Rolling forwards to the 2020s, in order to liberate as much value as possible from their valuable content, publishers must look at a flexible, efficient and evolvable way to classify it. A combination of knowledge graph and AI classification is an increasingly popular way of achieving this; knowledge graphs provide flexibility and structure, and AI provides the scale. Forget the old “classify once, publish and forget” – publishers now need to create, classify, connect, distribute, measure and then repurpose multiple times.

How best to move in this direction, without expensive and painful “big bang” projects?

The answer is to start small and focus on core differentiators. One effective and agile approach is to start with a shared map in the form of a “domain model”. This maps a business’s important entities and how they relate to one another. Trust me, even in the same general business area, these domain models are always different – they are particular to each organisation. The domain model is best created in a series of workshops including team members from as many functions across organisation as possible and works by driving a shared understanding of the organisation’s information structure.
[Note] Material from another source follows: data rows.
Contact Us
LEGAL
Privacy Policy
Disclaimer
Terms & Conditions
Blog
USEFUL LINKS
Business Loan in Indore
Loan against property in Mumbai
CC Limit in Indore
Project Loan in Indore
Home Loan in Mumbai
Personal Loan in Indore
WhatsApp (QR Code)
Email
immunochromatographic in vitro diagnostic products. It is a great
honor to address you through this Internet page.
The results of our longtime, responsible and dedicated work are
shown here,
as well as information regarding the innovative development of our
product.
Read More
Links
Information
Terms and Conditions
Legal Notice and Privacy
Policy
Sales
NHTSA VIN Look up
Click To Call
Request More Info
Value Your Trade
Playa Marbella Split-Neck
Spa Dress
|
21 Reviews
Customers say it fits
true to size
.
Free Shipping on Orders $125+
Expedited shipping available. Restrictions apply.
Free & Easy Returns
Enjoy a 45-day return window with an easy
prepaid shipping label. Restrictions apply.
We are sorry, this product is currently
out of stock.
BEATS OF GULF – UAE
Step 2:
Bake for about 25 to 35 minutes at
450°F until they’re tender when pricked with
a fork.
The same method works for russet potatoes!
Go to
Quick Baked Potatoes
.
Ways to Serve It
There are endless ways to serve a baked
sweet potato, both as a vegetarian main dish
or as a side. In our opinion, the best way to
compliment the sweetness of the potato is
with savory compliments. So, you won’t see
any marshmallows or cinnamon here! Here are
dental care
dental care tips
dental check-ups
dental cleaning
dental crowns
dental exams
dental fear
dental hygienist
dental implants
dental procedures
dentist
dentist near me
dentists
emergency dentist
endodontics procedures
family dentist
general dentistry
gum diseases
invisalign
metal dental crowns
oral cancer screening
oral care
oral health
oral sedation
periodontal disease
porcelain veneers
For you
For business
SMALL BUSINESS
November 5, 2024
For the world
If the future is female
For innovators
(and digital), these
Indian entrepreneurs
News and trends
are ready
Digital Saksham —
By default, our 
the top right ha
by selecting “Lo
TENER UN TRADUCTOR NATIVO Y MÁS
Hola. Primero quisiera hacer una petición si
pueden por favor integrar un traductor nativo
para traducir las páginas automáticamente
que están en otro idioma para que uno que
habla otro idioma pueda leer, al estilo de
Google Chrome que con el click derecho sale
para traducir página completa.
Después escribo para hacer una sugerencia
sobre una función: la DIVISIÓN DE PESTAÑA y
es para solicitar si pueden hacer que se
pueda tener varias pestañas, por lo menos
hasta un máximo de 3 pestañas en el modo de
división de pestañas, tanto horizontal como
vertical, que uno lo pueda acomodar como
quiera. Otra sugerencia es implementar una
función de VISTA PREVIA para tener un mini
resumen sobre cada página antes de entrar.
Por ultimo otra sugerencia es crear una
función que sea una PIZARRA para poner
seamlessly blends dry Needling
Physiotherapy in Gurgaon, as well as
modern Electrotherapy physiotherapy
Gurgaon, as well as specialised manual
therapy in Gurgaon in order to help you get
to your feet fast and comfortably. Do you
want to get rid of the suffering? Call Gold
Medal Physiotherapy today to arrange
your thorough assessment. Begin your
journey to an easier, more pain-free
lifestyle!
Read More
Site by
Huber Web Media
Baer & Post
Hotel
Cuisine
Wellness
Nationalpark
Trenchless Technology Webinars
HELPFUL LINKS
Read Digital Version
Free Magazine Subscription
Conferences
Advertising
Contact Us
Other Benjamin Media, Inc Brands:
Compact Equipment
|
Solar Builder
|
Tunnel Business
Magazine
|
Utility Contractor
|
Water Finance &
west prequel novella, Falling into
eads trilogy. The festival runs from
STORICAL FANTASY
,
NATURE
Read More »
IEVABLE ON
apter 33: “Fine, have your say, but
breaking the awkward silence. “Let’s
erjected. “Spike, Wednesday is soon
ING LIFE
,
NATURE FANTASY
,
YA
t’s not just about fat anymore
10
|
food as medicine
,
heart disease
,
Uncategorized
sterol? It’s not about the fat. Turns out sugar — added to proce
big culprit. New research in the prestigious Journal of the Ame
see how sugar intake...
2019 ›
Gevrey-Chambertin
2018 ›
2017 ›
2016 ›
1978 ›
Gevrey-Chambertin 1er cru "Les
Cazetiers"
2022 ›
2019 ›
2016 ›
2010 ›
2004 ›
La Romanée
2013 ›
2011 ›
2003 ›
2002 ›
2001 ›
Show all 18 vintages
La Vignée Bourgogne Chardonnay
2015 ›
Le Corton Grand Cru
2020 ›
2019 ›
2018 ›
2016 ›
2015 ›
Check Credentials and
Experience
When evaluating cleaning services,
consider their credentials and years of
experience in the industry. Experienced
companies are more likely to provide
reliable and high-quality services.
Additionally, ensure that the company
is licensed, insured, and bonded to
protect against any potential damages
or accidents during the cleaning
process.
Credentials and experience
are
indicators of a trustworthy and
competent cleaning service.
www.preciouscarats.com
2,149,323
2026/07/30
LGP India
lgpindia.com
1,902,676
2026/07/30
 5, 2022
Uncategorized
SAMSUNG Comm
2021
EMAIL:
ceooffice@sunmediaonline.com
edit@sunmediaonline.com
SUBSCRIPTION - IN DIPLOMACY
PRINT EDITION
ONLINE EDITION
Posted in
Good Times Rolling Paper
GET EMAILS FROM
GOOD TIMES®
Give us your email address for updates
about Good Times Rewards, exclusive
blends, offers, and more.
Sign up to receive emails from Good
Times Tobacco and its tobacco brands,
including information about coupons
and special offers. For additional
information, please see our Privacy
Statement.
This enables organisations to prioritise which areas of the domain model represent their core differentiator and that drive value and provides a basis for where to start with a content classification initiative.

The actual selection of AI and knowledge graph technologies is the stuff of many books and blog posts, but a few painful gotchas to avoid are long setup times, expensive regular training cycles, the need for term mapping from your tags to the AI’s tags, and generic AI classifiers.

My top tip? Look for a lightweight SaaS, API-based route to get you started as quickly as possible; one that is production-ready, that works on your own custom metadata, and that does not require expensive data science resources to support the AI training process.

It’s clear that the combination of knowledge graph and AI-powered content classification tools are growing in popularity due to the benefits they offer publishers. The lasting challenge for publishers will simply be to resist the knee-jerk temptation to invest huge amounts of capital into building a bespoke system that could have been purchased off-the-shelf.